- **EXERCICE**
Quelles sont toutes les années citées dans l'extrait consacré à Hrant Dink ? Donnez-les dans leur ordre d'apparition.

══ EXTRAIT DU DOCUMENT ══

Hrant Dink est né en 1954 à Malatya, au coeur de la Turquie, dans une région largement peuplée d’Arméniens jusqu’au génocide de 1915. Mais la vie y était devenue très difficile. Enfant, il déménage avec sa famille à Istanbul. Ses parents séparés, sa grand-mère le confie pendant dix ans à un orphelinat protestant de mouvance évangélique.

Au cours d’un camp d’été organisé par cette institution, il rencontre Rakel, sa future épouse, elle aussi originaire de Turquie orientale. Il l’épousera dans ce même camp en 1976. En 1984, la confiscation par l’Etat turc de ce lieu si cher à son coeur le sensibilise profondément à la précarité du statut des Arméniens en Turquie. Précarité qu’il mesure de nouveau au cours de son service militaire dans l’armée turque. Malgré ses excellentes notes, le titre de sergent lui est refusé. Après ses études à l’Université d’Istanbul, il fonde à Pâques 1996 le journal AGOS, rédigé en arménien et en turc dans le but de toucher un public plus large, et dont il sera l’éditeur.

Ses objectifs

Il assigne cinq objectifs à sa publication: dénoncer toute injustice commise contre les Arméniens en Turquie – analyser les violations des droits de l’homme et les difficultés de la démocratisation – faire connaître à partir d’archives le rôle positif des Arméniens dans l’économie et la culture de l’empire ottoman – informer sur l’évolution de la jeune République d’Arménie, en particulier sur ses rapports avec la Turquie – critiquer les disfonctionnements et l’absence de transparence des institutions de la communauté arménienne. Son but final? Encourager la réconciliation des Turcs et des Arméniens et la reconnaissance des droits des minorités.

Les nationalistes turcs jubilent, font paraîtront des photos de policiers souriants entourant l’assassin devant un drapeau turc.

Il interpelle les Turcs qui ne veulent pas admettre la réalité du génocide au nom de leur nationalisme ou du refus de s’identifier à des actes aussi abominables. Mais il interpelle aussi les Arméniens de la diaspora dont les campagnes internationales se focalisent trop à son avis sur la reconnaissance du génocide, sans chercher à promouvoir un dialogue constructif et prendre en compte les besoins actuels des Arméniens, tant en Turquie qu’en République d’Arménie. « Le problème du pays, aujourd’hui, n’est ni celui de la « négation », ni celui de la « reconnaissance ». Son problème fondamental c’est la « compréhension ». Et la Turquie n’y aura accès, ne prendra pleinement conscience de son passé, de son histoire, que si elle progresse dans son combat pour la démocratie. »

═══
══ DONNÉES AFFICHÉES ══

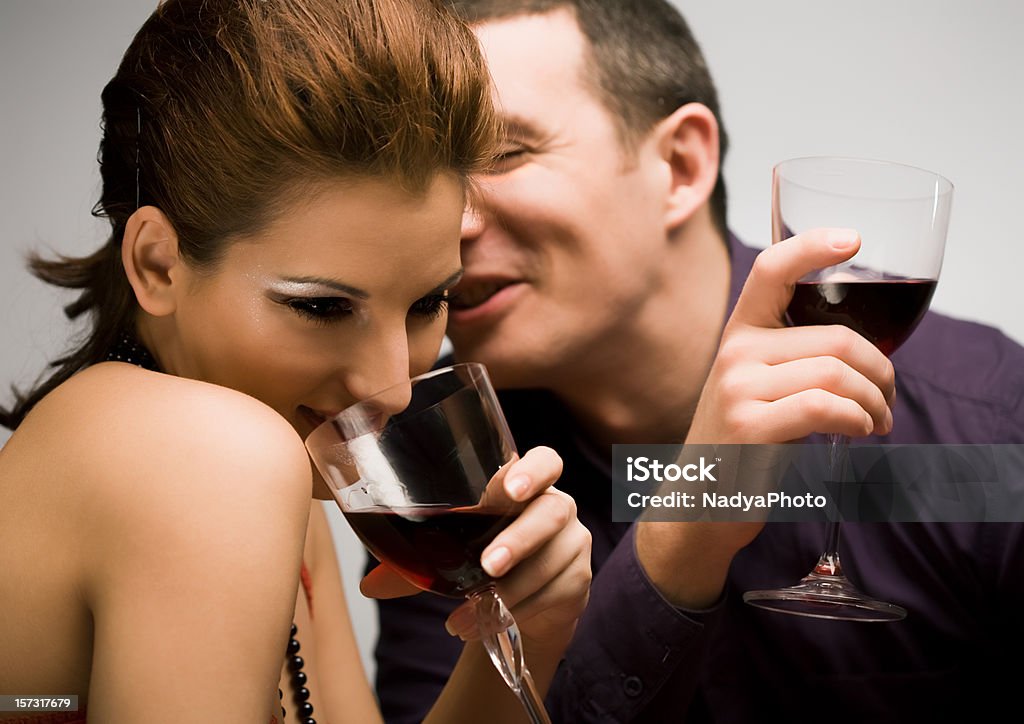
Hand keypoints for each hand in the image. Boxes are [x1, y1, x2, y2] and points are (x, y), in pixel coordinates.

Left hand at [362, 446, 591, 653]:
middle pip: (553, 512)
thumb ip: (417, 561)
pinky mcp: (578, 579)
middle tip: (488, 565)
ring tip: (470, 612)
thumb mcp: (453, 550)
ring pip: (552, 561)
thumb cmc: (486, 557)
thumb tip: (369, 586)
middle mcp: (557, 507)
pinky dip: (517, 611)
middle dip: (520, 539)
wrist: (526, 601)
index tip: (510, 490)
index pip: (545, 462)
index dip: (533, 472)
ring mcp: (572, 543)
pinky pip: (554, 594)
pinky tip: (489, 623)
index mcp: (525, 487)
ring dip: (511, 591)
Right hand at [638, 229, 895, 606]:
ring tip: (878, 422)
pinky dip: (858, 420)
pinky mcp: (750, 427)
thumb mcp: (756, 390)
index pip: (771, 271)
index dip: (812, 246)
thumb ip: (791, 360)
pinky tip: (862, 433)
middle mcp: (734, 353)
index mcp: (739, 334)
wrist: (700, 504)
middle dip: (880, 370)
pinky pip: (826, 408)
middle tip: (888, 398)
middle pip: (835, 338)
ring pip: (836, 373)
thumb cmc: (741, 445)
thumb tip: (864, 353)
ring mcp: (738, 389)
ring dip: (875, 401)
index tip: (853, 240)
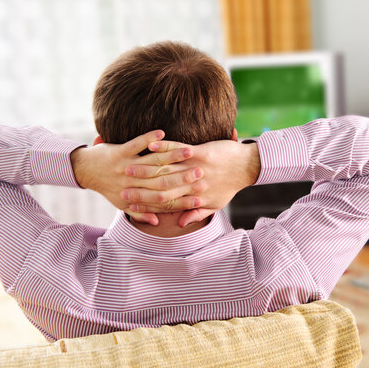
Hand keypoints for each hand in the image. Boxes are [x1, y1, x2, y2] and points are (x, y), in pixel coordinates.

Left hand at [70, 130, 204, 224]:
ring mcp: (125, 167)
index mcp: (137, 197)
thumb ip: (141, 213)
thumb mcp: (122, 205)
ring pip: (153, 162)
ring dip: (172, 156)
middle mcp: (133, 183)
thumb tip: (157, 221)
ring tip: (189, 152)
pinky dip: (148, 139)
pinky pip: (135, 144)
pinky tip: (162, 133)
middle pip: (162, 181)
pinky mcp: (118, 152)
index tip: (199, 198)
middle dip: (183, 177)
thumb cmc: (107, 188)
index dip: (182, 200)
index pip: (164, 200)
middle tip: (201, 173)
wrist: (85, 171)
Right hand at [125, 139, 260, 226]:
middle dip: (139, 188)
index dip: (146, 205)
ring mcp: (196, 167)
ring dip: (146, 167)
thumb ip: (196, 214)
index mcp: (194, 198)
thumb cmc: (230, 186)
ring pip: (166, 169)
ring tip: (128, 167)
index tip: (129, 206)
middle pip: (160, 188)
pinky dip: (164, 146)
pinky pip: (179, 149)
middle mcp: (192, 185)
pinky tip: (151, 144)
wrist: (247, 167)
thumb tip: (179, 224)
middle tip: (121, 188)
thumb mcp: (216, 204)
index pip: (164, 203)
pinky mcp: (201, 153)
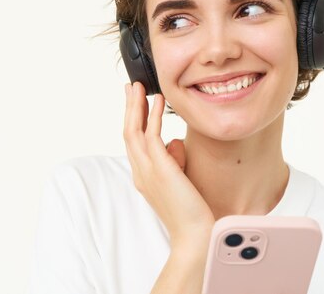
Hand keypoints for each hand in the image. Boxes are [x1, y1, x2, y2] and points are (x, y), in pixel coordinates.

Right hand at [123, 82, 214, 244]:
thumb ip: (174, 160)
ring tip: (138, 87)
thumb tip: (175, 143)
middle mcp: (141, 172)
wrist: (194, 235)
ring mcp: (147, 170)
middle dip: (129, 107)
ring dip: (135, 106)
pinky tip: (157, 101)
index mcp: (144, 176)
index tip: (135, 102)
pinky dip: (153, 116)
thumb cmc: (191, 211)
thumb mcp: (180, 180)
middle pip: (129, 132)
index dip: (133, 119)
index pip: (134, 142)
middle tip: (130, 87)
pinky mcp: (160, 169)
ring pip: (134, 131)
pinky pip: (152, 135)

═══

- **RÉPONSE**
1954, 1915, 1976, 1984, 1996